The Medical Arts Building served the community of San Antonio for more than fifty years before it was closed and summarily converted into an office building in 1976. Less than ten years later it was purchased and became the upscale Emily Morgan Hotel. Despite its strange and storied past, it has thrived ever since.
The Haunted Emily Morgan Hotel
It’s said that the most haunted floors of the are the seventh, ninth, fourteenth, and the basement. These floors had different functions and served as the psychiatric ward, the surgery level, the waiting area, and it almost goes without saying, the morgue. It is also part of the folklore that all of the paranormal activity dates from the time the building served as a medical center.
The twelfth floor however is where guests often report faucets that turn themselves off and on, and call the front desk complaining of flashing lights that don’t seem to happen in the rest of the hotel. While many visitors want to have a paranormal experience, the twelfth floor is the where guests most commonly ask to be moved from.
Despite a spotless maintenance record, the elevators are as strange a place as the rest of the hotel. Attendants at the front desk have noted that they oftentimes receive phone calls from the emergency phones in the elevators when no one is inside them, and people are sometimes trapped in the elevators when there’s no reason for the doors not to open. The elevators really seem to have a mind of their own, and though it is off limits to visitors of the hotel, it’s not uncommon for the elevators to take guests to the basement level without them pushing buttons for the lower level.
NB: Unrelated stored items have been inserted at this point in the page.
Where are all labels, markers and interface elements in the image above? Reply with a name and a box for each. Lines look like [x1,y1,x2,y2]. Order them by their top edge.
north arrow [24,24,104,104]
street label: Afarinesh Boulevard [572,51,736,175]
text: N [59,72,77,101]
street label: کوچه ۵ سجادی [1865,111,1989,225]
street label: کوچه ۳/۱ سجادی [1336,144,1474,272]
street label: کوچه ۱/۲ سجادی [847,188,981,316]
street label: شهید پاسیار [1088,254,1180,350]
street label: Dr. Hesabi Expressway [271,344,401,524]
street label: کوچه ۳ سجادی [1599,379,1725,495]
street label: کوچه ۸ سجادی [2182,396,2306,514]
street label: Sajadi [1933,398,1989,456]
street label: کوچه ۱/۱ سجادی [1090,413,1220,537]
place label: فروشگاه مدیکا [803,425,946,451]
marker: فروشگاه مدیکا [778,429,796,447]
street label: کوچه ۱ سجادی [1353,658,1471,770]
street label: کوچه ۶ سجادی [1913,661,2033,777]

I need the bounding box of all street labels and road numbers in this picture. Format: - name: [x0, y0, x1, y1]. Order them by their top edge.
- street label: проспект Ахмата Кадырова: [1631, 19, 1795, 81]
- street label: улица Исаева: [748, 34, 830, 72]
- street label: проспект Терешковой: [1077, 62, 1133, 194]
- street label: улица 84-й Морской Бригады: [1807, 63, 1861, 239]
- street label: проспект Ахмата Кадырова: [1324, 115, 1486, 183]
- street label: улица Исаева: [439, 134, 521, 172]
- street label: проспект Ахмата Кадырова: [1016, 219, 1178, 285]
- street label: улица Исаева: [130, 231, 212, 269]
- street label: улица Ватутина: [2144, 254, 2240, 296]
When they get to the basement the doors will sometimes stay open forcing guests to take the stairs back up to their rooms.
The basement of the hotel is roped off and completely off limits to visitors. Staff are allowed in the basement and are often required to work there for brief periods of time, it seems that it is universally hated by all who enter. When the hotel was a Medical Arts building, the morgue and the crematorium was housed in the basement and hundreds of autopsies were preformed in the area. It has also been said that there is often a stench of burning flesh in the basement of the hotel and that alone should be enough to keep wandering visitors from trying to see the dark underbelly of the hotel
Emily Morgan Hotel Facts
- The Hotel was determined to be the third most haunted hotel in the world by USA Today. The metric for that decision is unknown.
- It is common for guests to request room changes or to just leave in the middle of the night because of paranormal experiences.
- Though there are technically 13 floors, the Emily Morgan Hotel does not have one and prefers to go directly from 12th to 14th.
- The Emily Morgan is pet friendly.
- There is a blank space between the fourteenth floor and the observation tower that was originally supposed to house a large clock. The clock was never built.
- The seventh floor of the hotel is supposed to be the most haunted floor (because ghosts can’t climb stairs) and is reportedly haunted by a ghost bride.
- In comparison to other historic hotels, the Emily Morgan is relatively young. It was only opened as a hotel in 1984.
- The Emily Morgan was San Antonio’s first skyscraper, and the first west of the Mississippi River.
- The hotel was built by J.M. Nix and designed by architect Ralph Cameron.